About this task: No record may be omitted; give all of them again exactly.

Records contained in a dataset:
◆ ◆ ◆ ◆
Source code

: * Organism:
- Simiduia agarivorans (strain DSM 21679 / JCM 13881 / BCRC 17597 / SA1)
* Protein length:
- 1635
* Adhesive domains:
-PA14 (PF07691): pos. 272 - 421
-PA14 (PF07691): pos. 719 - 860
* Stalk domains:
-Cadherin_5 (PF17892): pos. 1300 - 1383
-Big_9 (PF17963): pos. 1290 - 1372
◆ ◆ ◆ ◆
Final answer:
Source code

: * Organism:
- Simiduia agarivorans (strain DSM 21679 / JCM 13881 / BCRC 17597 / SA1)
* Protein length:
- 1635
* Adhesive domains:
-PA14 (PF07691): pos. 272 - 421
-PA14 (PF07691): pos. 719 - 860
* Stalk domains:
-Cadherin_5 (PF17892): pos. 1300 - 1383
-Big_9 (PF17963): pos. 1290 - 1372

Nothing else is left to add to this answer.